:: ROWS ::

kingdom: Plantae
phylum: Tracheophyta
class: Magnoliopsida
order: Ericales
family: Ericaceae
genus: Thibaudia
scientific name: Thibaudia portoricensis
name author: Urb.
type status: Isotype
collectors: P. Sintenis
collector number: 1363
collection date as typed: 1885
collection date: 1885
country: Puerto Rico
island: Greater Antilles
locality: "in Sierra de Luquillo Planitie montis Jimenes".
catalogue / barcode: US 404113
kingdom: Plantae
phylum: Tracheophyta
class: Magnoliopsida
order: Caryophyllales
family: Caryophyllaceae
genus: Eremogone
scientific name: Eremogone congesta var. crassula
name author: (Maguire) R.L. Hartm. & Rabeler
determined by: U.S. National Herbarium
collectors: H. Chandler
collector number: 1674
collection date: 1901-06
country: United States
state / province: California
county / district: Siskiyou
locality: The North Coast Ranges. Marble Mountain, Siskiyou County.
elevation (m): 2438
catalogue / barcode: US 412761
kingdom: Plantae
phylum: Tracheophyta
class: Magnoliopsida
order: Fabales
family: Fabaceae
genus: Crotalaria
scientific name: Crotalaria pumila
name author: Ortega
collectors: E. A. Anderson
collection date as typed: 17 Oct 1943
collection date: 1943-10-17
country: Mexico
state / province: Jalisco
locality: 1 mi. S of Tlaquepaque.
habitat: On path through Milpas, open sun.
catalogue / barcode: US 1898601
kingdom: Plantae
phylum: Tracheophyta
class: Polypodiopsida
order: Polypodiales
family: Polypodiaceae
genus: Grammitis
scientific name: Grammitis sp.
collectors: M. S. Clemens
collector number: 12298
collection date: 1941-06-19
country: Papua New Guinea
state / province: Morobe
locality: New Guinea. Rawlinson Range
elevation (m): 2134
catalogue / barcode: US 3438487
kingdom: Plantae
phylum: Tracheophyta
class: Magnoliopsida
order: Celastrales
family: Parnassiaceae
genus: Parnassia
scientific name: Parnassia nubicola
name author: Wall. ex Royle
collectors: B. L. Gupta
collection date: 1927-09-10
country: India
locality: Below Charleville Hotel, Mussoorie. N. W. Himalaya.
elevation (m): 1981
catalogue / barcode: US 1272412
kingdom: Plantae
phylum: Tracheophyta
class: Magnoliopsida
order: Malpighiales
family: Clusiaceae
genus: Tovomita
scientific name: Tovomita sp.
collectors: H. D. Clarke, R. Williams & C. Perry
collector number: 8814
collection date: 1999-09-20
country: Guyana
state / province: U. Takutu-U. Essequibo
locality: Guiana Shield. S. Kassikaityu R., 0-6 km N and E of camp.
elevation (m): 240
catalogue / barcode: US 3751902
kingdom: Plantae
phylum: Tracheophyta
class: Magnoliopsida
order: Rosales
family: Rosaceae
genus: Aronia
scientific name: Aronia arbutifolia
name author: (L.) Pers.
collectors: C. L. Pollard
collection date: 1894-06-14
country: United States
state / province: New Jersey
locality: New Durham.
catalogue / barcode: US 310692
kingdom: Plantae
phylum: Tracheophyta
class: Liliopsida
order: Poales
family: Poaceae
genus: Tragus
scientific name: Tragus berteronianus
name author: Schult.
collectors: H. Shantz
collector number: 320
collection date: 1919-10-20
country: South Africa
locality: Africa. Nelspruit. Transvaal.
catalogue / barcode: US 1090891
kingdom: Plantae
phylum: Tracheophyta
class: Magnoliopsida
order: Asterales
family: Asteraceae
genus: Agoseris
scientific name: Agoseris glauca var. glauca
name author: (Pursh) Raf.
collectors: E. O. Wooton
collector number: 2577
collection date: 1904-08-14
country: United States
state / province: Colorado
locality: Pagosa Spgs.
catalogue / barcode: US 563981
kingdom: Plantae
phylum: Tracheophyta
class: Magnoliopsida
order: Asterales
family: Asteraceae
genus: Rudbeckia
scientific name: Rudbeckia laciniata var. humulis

:::

• [EXERCISE BRIEF]:
Reproduce the lines above exactly.

• [EXERCISE RESULT]:
kingdom: Plantae
phylum: Tracheophyta
class: Magnoliopsida
order: Ericales
family: Ericaceae
genus: Thibaudia
scientific name: Thibaudia portoricensis
name author: Urb.
type status: Isotype
collectors: P. Sintenis
collector number: 1363
collection date as typed: 1885
collection date: 1885
country: Puerto Rico
island: Greater Antilles
locality: "in Sierra de Luquillo Planitie montis Jimenes".
catalogue / barcode: US 404113
kingdom: Plantae
phylum: Tracheophyta
class: Magnoliopsida
order: Caryophyllales
family: Caryophyllaceae
genus: Eremogone
scientific name: Eremogone congesta var. crassula
name author: (Maguire) R.L. Hartm. & Rabeler
determined by: U.S. National Herbarium
collectors: H. Chandler
collector number: 1674
collection date: 1901-06
country: United States
state / province: California
county / district: Siskiyou
locality: The North Coast Ranges. Marble Mountain, Siskiyou County.
elevation (m): 2438
catalogue / barcode: US 412761
kingdom: Plantae
phylum: Tracheophyta
class: Magnoliopsida
order: Fabales
family: Fabaceae
genus: Crotalaria
scientific name: Crotalaria pumila
name author: Ortega
collectors: E. A. Anderson
collection date as typed: 17 Oct 1943
collection date: 1943-10-17
country: Mexico
state / province: Jalisco
locality: 1 mi. S of Tlaquepaque.
habitat: On path through Milpas, open sun.
catalogue / barcode: US 1898601
kingdom: Plantae
phylum: Tracheophyta
class: Polypodiopsida
order: Polypodiales
family: Polypodiaceae
genus: Grammitis
scientific name: Grammitis sp.
collectors: M. S. Clemens
collector number: 12298
collection date: 1941-06-19
country: Papua New Guinea
state / province: Morobe
locality: New Guinea. Rawlinson Range
elevation (m): 2134
catalogue / barcode: US 3438487
kingdom: Plantae
phylum: Tracheophyta
class: Magnoliopsida
order: Celastrales
family: Parnassiaceae
genus: Parnassia
scientific name: Parnassia nubicola
name author: Wall. ex Royle
collectors: B. L. Gupta
collection date: 1927-09-10
country: India
locality: Below Charleville Hotel, Mussoorie. N. W. Himalaya.
elevation (m): 1981
catalogue / barcode: US 1272412
kingdom: Plantae
phylum: Tracheophyta
class: Magnoliopsida
order: Malpighiales
family: Clusiaceae
genus: Tovomita
scientific name: Tovomita sp.
collectors: H. D. Clarke, R. Williams & C. Perry
collector number: 8814
collection date: 1999-09-20
country: Guyana
state / province: U. Takutu-U. Essequibo
locality: Guiana Shield. S. Kassikaityu R., 0-6 km N and E of camp.
elevation (m): 240
catalogue / barcode: US 3751902
kingdom: Plantae
phylum: Tracheophyta
class: Magnoliopsida
order: Rosales
family: Rosaceae
genus: Aronia
scientific name: Aronia arbutifolia
name author: (L.) Pers.
collectors: C. L. Pollard
collection date: 1894-06-14
country: United States
state / province: New Jersey
locality: New Durham.
catalogue / barcode: US 310692
kingdom: Plantae
phylum: Tracheophyta
class: Liliopsida
order: Poales
family: Poaceae
genus: Tragus
scientific name: Tragus berteronianus
name author: Schult.
collectors: H. Shantz
collector number: 320
collection date: 1919-10-20
country: South Africa
locality: Africa. Nelspruit. Transvaal.
catalogue / barcode: US 1090891
kingdom: Plantae
phylum: Tracheophyta
class: Magnoliopsida
order: Asterales
family: Asteraceae
genus: Agoseris
scientific name: Agoseris glauca var. glauca
name author: (Pursh) Raf.
collectors: E. O. Wooton
collector number: 2577
collection date: 1904-08-14
country: United States
state / province: Colorado
locality: Pagosa Spgs.
catalogue / barcode: US 563981
kingdom: Plantae
phylum: Tracheophyta
class: Magnoliopsida
order: Asterales
family: Asteraceae
genus: Rudbeckia
scientific name: Rudbeckia laciniata var. humulis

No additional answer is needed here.